The Waal (Dutch name, /nl/) is the main distributary branch of the river Rhine flowing approximately 80 km through the Netherlands. It is the major waterway connecting the port of Rotterdam to Germany. Before it reaches Rotterdam, it joins with the Afgedamde Maas near Woudrichem to form the Boven Merwede. Along its length, Nijmegen, Tiel, Zaltbommel and Gorinchem are towns of importance with direct access to the river.

The river, which is the main channel in the Rhine–Meuse–Scheldt delta system, carries 65% of the total flow of the Rhine.

==History==
The name Waal, in Roman times called Vacalis, Vahalis or Valis, later Vahal, is of Germanic origin and is named after the many meanders in the river (wôh). It is, in turn, thought to have inspired early Dutch settlers of the Hudson Valley region in New York to name the Wallkill River after it (Waalkil "Waal Creek").

The current river shows little signs of these great bends, since it has been the subject of numerous normalisation projects carried out between the 18th and 20th centuries to improve the river as an economically important shipping route. Some of the cut-off bends are still visible near the main river and are sometimes reconnected to it in times of high water levels.

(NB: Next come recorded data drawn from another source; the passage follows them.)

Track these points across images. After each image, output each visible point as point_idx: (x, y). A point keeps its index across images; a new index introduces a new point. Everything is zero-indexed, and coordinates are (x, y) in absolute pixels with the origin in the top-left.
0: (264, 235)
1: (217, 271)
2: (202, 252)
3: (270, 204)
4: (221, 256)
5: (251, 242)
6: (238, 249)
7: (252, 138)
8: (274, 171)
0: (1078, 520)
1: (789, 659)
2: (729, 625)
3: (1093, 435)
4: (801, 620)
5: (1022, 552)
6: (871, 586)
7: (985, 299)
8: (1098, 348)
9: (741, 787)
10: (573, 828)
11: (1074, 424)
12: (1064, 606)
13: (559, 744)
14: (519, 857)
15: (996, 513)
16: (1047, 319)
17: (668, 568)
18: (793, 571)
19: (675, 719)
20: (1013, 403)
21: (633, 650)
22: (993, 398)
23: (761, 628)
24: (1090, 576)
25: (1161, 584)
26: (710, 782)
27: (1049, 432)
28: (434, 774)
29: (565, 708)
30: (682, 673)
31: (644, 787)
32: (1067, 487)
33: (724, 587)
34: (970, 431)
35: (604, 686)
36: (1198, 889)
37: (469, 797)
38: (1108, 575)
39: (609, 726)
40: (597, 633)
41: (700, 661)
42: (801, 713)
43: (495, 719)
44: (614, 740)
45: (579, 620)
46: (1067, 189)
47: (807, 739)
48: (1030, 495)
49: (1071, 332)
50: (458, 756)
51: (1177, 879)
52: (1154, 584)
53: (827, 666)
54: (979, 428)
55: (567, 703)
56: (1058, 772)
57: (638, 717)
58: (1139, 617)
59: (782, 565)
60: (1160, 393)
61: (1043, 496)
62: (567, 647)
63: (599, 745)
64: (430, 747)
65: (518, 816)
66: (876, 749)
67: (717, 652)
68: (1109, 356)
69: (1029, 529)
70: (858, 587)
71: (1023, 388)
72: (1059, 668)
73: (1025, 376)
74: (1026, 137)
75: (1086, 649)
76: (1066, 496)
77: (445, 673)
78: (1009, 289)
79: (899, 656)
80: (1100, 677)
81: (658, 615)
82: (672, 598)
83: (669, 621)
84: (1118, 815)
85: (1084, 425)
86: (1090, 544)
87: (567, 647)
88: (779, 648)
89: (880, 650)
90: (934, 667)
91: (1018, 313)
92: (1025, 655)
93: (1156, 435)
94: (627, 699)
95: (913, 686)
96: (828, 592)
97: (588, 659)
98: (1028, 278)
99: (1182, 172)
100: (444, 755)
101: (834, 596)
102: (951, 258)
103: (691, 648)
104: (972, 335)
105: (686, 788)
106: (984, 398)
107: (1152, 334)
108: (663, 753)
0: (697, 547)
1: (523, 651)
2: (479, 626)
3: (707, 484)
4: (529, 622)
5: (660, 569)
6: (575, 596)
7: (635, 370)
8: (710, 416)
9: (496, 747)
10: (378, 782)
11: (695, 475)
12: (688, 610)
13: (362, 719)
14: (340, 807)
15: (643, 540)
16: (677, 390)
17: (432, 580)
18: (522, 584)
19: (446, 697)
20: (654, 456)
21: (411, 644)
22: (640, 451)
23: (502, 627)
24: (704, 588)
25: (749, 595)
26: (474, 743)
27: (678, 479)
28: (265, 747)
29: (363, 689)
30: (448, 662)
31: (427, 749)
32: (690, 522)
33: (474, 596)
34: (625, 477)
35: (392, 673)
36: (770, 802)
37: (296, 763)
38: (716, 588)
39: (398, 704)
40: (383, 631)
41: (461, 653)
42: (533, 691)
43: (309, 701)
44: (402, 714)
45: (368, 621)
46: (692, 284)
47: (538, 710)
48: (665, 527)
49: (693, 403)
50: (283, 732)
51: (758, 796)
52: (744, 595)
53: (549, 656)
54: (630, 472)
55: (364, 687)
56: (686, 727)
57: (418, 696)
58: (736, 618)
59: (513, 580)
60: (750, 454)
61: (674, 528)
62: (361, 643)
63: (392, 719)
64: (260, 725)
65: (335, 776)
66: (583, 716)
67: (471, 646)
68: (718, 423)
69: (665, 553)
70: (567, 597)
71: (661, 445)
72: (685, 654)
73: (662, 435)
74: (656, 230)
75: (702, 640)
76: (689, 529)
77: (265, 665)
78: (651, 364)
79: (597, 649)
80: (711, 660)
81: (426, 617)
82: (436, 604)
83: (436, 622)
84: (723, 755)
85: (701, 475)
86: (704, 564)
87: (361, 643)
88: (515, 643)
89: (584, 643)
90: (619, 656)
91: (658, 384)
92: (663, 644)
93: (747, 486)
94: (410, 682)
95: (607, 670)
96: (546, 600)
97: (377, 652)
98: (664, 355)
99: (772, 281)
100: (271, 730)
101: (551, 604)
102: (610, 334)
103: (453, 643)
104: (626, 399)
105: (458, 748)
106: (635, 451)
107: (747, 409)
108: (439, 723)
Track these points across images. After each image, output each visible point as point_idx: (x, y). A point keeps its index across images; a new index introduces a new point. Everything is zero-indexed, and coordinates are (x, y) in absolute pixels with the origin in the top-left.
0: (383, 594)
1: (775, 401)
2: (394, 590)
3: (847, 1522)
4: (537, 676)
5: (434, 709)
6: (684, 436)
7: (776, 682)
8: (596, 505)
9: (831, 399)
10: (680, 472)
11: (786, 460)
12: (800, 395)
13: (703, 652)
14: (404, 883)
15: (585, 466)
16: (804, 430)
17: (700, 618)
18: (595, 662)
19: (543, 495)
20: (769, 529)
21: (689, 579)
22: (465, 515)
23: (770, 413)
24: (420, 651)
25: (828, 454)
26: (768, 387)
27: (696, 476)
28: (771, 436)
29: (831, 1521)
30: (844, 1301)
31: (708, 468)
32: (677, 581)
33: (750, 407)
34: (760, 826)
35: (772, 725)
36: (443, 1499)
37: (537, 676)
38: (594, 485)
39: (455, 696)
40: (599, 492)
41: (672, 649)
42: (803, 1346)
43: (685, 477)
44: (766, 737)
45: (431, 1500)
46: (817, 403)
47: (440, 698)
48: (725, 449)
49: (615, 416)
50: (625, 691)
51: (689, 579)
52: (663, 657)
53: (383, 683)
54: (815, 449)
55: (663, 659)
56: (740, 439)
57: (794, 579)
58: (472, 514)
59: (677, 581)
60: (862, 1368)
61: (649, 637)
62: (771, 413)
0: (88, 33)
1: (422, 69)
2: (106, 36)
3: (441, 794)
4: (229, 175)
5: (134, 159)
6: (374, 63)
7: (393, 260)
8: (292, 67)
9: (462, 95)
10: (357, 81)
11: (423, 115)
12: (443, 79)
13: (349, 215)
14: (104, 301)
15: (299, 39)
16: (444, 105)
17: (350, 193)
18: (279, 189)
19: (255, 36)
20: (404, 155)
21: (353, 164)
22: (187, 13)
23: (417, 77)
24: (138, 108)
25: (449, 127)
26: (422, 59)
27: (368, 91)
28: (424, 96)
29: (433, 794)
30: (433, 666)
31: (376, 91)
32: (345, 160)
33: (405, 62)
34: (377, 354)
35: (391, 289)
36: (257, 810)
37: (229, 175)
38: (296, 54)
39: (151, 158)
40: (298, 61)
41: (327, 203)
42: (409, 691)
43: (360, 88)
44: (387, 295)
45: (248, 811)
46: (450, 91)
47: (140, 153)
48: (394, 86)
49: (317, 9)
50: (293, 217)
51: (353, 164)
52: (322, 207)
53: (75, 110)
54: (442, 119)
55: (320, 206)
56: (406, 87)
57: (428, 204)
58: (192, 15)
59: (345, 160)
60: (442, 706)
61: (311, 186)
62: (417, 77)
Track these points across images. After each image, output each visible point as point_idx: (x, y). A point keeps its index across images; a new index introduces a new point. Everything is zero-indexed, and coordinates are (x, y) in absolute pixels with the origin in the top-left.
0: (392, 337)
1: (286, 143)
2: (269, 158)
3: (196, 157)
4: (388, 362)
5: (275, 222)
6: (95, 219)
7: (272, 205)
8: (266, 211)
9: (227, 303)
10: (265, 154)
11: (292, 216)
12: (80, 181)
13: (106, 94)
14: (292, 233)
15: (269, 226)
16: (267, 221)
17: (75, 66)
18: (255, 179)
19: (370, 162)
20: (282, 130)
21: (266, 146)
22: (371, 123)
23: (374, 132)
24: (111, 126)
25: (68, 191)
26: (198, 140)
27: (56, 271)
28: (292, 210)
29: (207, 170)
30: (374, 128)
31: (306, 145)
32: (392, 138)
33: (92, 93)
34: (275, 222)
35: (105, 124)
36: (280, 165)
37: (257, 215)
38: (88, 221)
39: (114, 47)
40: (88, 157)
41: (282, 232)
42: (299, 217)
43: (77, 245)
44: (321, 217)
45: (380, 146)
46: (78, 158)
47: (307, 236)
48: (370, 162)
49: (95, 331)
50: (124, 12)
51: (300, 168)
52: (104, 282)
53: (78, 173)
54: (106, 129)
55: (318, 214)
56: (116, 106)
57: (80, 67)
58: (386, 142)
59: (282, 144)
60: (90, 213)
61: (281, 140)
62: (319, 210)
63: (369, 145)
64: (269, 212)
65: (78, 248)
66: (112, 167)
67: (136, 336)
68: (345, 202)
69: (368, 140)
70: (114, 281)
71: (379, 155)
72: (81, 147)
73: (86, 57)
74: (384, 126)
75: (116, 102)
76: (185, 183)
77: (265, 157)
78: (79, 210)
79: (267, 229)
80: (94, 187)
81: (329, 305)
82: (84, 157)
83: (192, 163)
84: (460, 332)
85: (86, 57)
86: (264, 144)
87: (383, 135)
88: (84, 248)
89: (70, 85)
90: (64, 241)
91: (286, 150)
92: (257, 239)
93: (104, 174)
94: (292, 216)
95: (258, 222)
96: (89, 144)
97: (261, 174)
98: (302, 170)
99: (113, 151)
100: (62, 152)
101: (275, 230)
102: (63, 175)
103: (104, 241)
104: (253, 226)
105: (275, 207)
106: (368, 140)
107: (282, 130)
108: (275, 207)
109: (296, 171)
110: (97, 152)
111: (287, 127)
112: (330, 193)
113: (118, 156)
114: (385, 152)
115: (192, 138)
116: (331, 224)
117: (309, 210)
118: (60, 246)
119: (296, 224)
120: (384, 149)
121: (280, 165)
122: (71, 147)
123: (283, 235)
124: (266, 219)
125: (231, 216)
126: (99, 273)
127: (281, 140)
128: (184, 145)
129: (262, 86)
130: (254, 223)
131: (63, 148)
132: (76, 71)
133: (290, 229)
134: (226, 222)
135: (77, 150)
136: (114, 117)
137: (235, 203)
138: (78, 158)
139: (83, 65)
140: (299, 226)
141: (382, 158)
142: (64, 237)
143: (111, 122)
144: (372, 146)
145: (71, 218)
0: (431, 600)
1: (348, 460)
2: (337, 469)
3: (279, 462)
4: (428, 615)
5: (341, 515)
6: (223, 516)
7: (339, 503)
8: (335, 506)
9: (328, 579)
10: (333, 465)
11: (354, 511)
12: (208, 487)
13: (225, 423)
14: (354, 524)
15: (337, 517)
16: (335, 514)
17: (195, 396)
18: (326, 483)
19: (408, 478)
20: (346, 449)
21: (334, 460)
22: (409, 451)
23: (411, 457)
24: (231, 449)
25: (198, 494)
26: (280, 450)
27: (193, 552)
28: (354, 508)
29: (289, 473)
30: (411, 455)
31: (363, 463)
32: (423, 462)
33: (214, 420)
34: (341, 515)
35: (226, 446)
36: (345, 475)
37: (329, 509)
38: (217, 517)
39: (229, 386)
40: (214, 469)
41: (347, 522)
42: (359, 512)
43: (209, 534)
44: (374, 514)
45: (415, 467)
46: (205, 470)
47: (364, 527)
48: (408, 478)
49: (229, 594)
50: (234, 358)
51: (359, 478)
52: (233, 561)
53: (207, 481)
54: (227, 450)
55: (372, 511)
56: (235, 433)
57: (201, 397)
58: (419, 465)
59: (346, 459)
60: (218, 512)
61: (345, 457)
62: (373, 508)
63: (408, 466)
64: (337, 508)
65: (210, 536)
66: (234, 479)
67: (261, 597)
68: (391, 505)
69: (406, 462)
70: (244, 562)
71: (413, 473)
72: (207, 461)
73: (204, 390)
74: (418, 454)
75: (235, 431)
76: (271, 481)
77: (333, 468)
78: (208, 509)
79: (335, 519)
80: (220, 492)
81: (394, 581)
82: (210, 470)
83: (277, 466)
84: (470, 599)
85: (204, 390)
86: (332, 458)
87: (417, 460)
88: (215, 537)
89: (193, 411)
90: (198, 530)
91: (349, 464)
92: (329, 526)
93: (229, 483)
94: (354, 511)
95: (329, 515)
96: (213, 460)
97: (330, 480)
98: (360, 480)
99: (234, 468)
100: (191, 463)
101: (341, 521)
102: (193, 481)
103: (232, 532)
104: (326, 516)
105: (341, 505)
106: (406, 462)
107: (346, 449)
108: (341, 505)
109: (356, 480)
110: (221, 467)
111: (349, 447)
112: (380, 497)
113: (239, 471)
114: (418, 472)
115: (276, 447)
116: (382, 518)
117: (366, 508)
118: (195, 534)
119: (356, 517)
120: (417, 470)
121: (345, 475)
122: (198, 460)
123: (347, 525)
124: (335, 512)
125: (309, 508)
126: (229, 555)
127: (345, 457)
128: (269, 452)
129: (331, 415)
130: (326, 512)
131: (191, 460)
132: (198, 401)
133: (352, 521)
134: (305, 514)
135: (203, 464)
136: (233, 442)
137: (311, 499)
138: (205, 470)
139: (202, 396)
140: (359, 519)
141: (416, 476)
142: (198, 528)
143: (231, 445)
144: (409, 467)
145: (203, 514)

===Bend in South Holland===
In the Middle Ages, the name "Waal" continued after the confluence with the Meuse. The delta parts now known as Boven Merwede, Beneden Merwede and the upper section of the Noord were also called Waal. Near Hendrik-Ido-Ambacht, the mainstream continued west until it flowed into Oude Maas near Heerjansdam. This last stretch past Hendrik-Ido-Ambacht, which separated the river islands of IJsselmonde and Zwijndrechtse Waard, is still called Waal, but is more commonly known as Waaltje (Dutch for Little Waal). It has been dammed off at both ends, making the Zwijndrechtse Waard part of IJsselmonde.

==River crossings==
===Road bridges===
Showing nearest town:
- Waalbrug, Nijmegen.
- De Oversteek, Nijmegen.
- Tacitus Bridge, Ewijk.
- Prince Willem-Alexander Bridge, Beneden-Leeuwen.
- Martinus Nijhoff Bridge replaced the Bommel Bridge, Zaltbommel.
===Rail bridges===
Showing nearest station on the left and right bank:
- Nijmegen railway bridge, between Nijmegen and Lent.
- Dr. W. Hupkes Bridge, between Zaltbommel and Geldermalsen.

==Water quality==
The Waal has significant adverse water quality due to discharge of raw sewage by France and Germany. A number of pathogens have been monitored to occur in the river waters from such sewage.